======== GIVEN TEXT

The Realities Of Moving Abroad For Your Dream Job. Part Two.

Last time we met I was on day ten of living in the Netherlands. I had just moved here, looking for a job after making the most impulsive and life changing decision of my life to-date, all while on a ticking time bomb of a visa expiration date. If you didn’t catch it, you can check it out here. (The sparknotes version is that I moved to Amsterdam from Austin, Texas to find a job I’d be excited about, to learn how to make the best work possible from the best in the bizz, and grow as a creative and as a person. I gave up finishing my last semester of school in person, opting for online classes instead. I moved here on a tourist visa, which gave me a measly 74 days to find a job or an internship to sponsor me so I could stay in the Netherlands. I had no connections, no money, little to no real world work experience, just a dream and the determination to not accept “no” for an answer.

I mentioned in my previous article how important it is to believe in yourself, how you can’t achieve your goals if you don’t believe you can. I can say now, after going through my adventures in Amsterdam, that this is absolutely true. Finding a job out of college is incredibly difficult. Sometimes it doesn’t matter what internships you had, or what awards you’ve won, the job market is incredibly finicky and alters drastically frequently. Now take the uncertainty of an already temperamental job market, add on top the need for a sponsored visa, and a lack of connections, and you’ll understand why it’s imperative to believe in yourself. Sometimes you’re the only one who can or will.

In addition to believing in your own capabilities, you then need to hustle. Run towards the things you want. Don’t take no for an answer. And build your own self confidence to where rejection doesn’t feel like failure, it feels like an opportunity. Full disclosure, it took me a long time to get to this point. When I first moved here, and for the first few months of living here I seriously struggled with confidence and directness. I was a young creative nobody in a giant pond of super talented somebodies. But, I was determined to reach my goals, which meant pushing through the anxieties and fears and putting myself out there everyday.

When you only have 74 days to get a job, you pull out all the stops to get the right people’s attention. Being unknown in a completely new city meant making all new connections, hustling everyday, and working towards, what some have called, a fool’s errand. It’s incredibly difficult to break into the creative advertising industry, let alone do it in a foreign country where visas are an issue. But as I said before, you make the move, you hustle. It’s as easy as that.

================
======== DATA SECTION

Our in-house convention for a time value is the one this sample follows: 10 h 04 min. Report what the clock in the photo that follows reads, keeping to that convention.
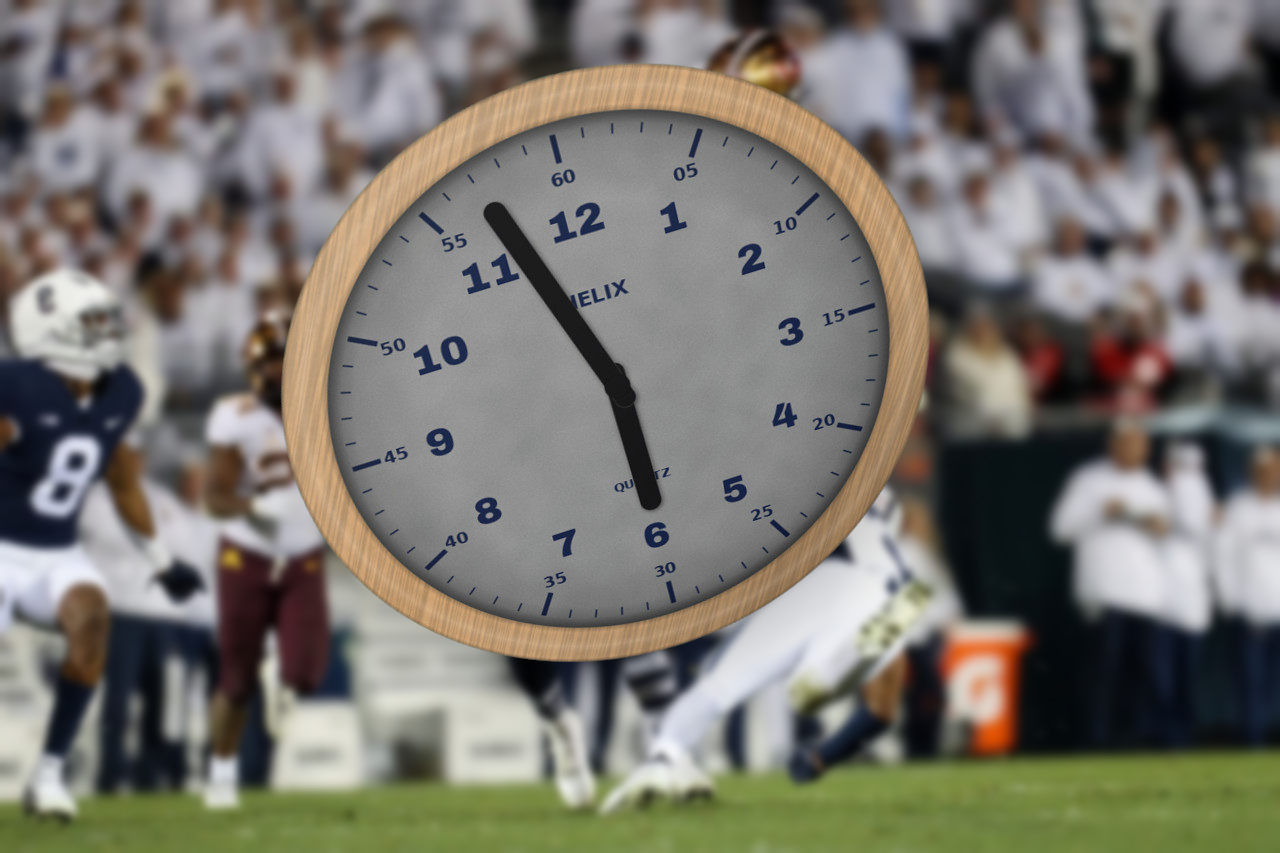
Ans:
5 h 57 min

================

▶ _STATED TASK 1_: Transcribe the post about moving to Amsterdam for a job, everything from "In addition to" down to "out there everyday.".
▶ _STATED TASK 2_: Go on with the post about moving to Amsterdam for a dream job, picking up right after its final sentence.

▶ _TASK RESULT 1_:
In addition to believing in your own capabilities, you then need to hustle. Run towards the things you want. Don’t take no for an answer. And build your own self confidence to where rejection doesn’t feel like failure, it feels like an opportunity. Full disclosure, it took me a long time to get to this point. When I first moved here, and for the first few months of living here I seriously struggled with confidence and directness. I was a young creative nobody in a giant pond of super talented somebodies. But, I was determined to reach my goals, which meant pushing through the anxieties and fears and putting myself out there everyday.

▶ _TASK RESULT 2_:
In my time in the Netherlands I’ve met with at least 75 different creatives from all kinds of different agencies. I’ve met people from agencies like 72&Sunny to Anomaly to Wieden + Kennedy to Woedend! Agencies big and small, Dutch and international. Each time I met with someone I was able to make a new creative connection, which lead to another connection. Expanding a network and creating a web of people who believed in me and wanted to help find the right agency to take me in was pivotal to my success here. If you’re curious as to how I managed to do this, I did what every creative would do. I did everything from making stickers on my laptop that read “starving art director” to sending photos of myself pretending to be dead to a creative director. I was creative. I found ways to talk to people that were different from you stereotypical emails.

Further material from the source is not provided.